_Task requirements_
Render every line of the records below as a JSON list of strings, one string per line, with blank lines skipped. Leave the pictures out.

_Given records_
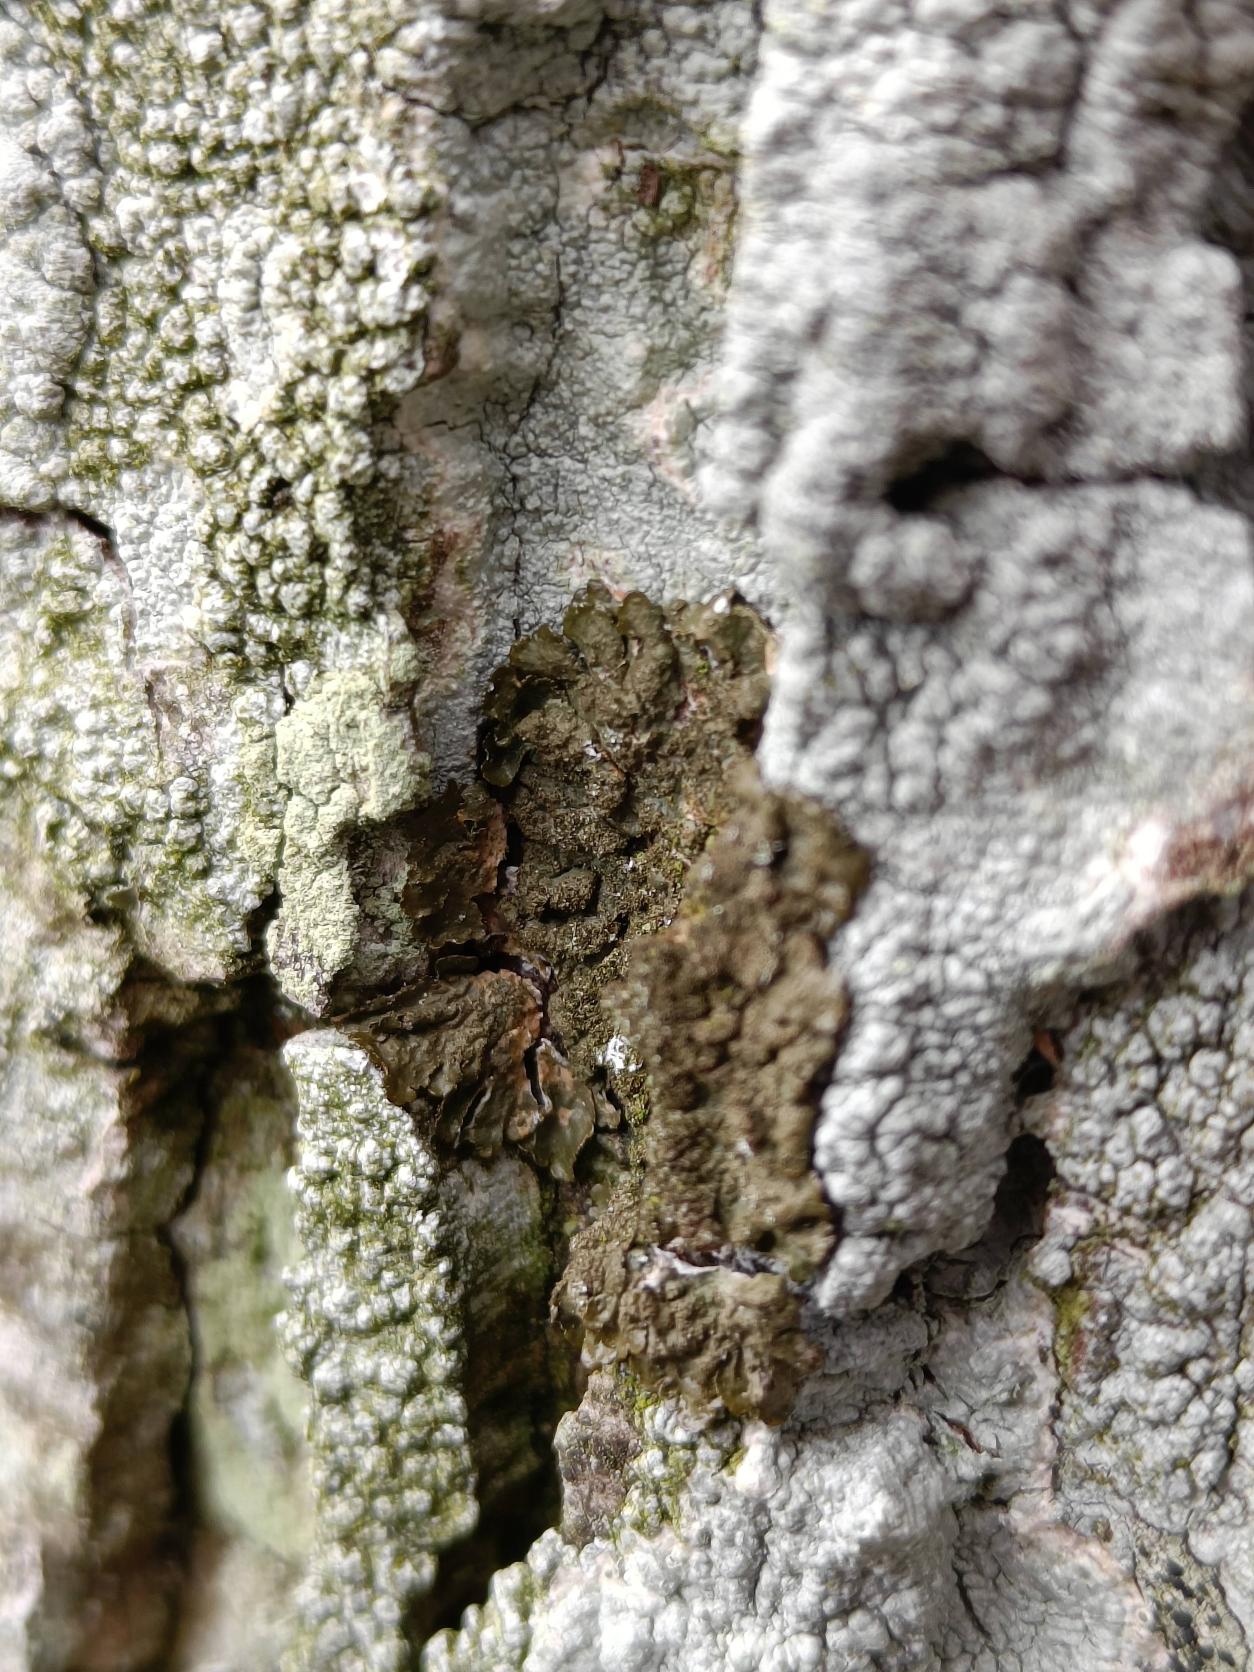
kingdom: Fungi
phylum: Ascomycota
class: Lecanoromycetes
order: Lecanorales
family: Parmeliaceae
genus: Melanelixia
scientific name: Melanelixia glabratula
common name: Glinsende skållav
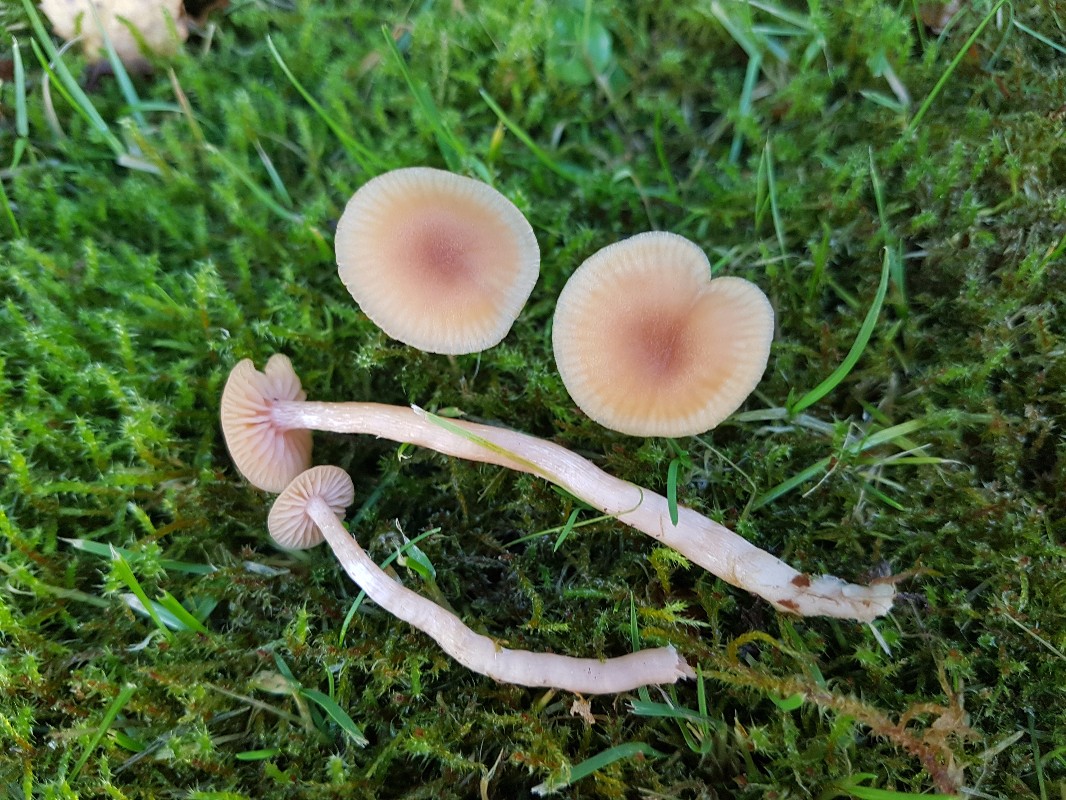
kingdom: Fungi
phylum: Basidiomycota
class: Agaricomycetes
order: Agaricales
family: Hydnangiaceae
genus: Laccaria
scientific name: Laccaria laccata
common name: rød ametysthat
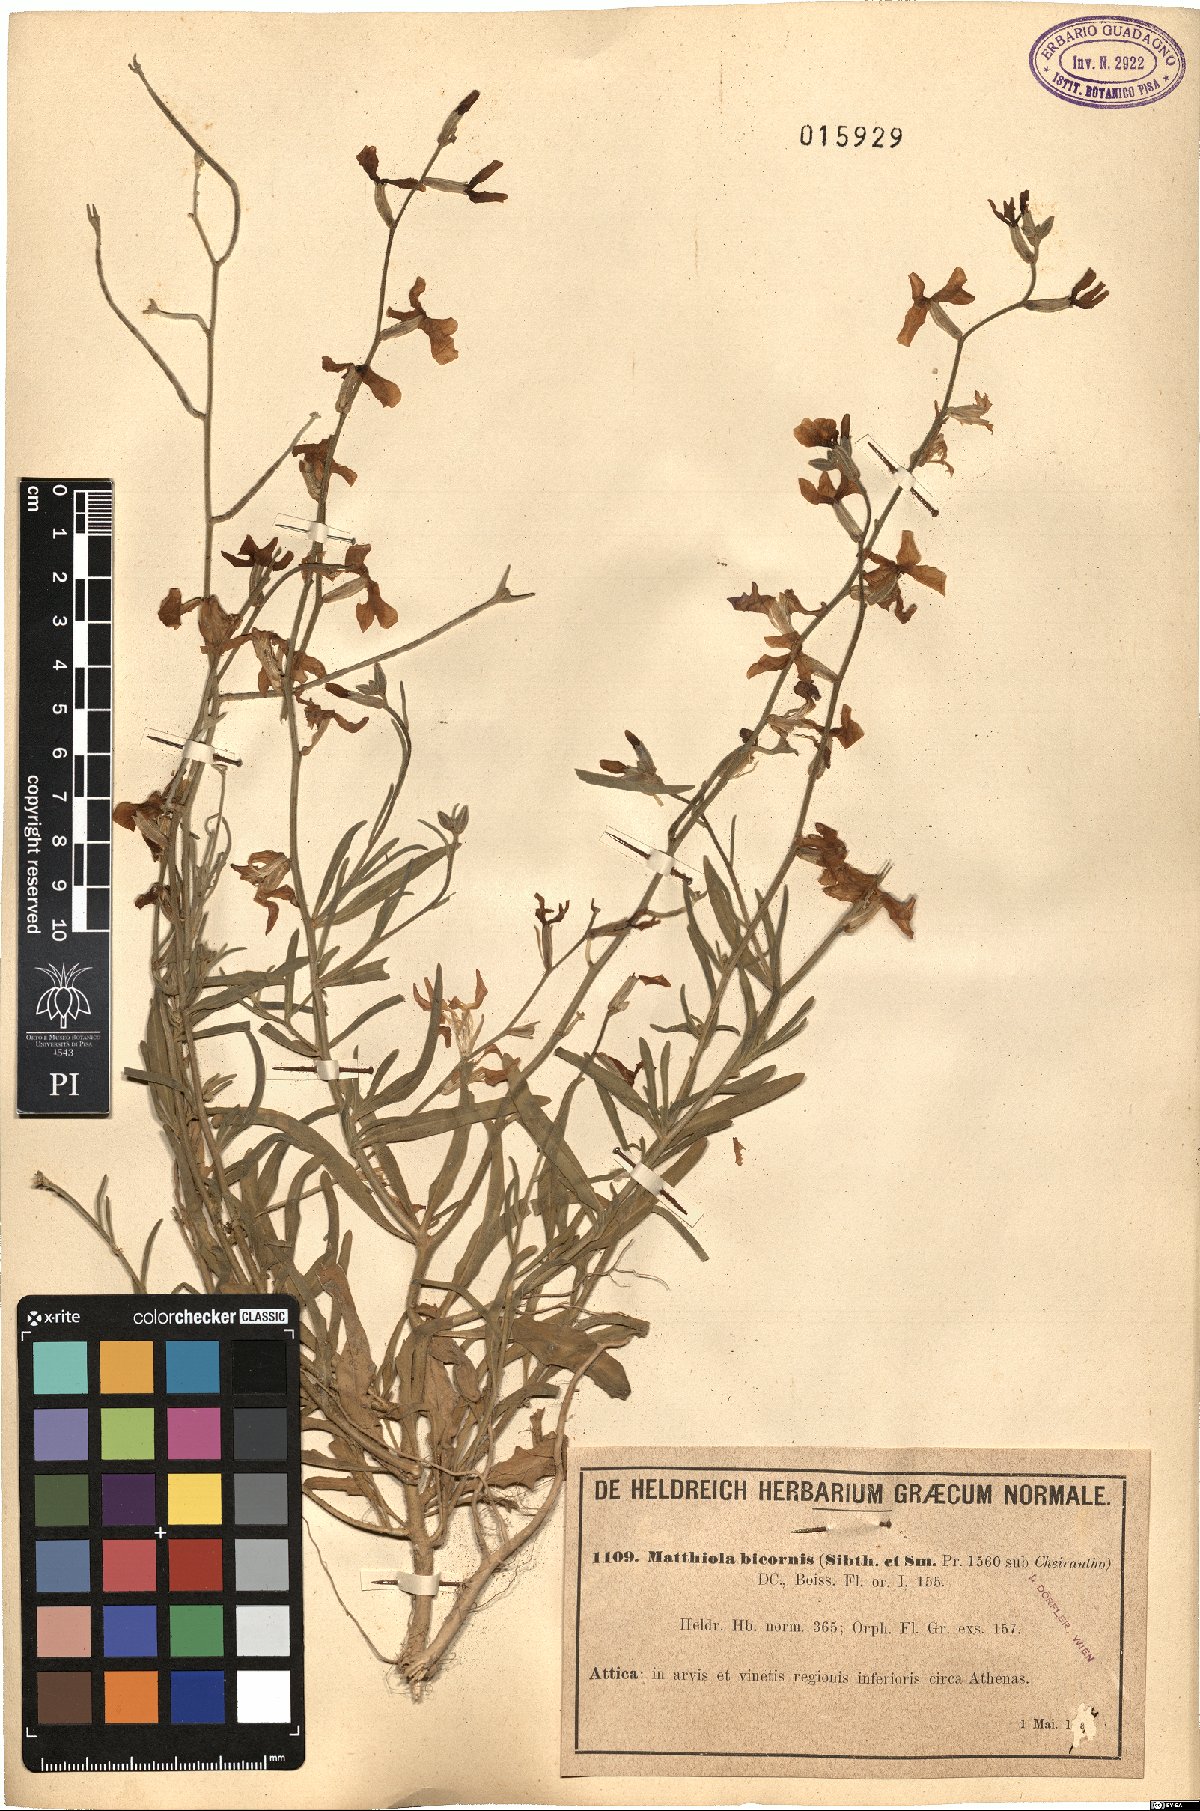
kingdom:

_Correct response_
[
  "kingdom: Fungi",
  "phylum: Ascomycota",
  "class: Lecanoromycetes",
  "order: Lecanorales",
  "family: Parmeliaceae",
  "genus: Melanelixia",
  "scientific name: Melanelixia glabratula",
  "common name: Glinsende skållav",
  "kingdom: Fungi",
  "phylum: Basidiomycota",
  "class: Agaricomycetes",
  "order: Agaricales",
  "family: Hydnangiaceae",
  "genus: Laccaria",
  "scientific name: Laccaria laccata",
  "common name: rød ametysthat",
  "kingdom:"
]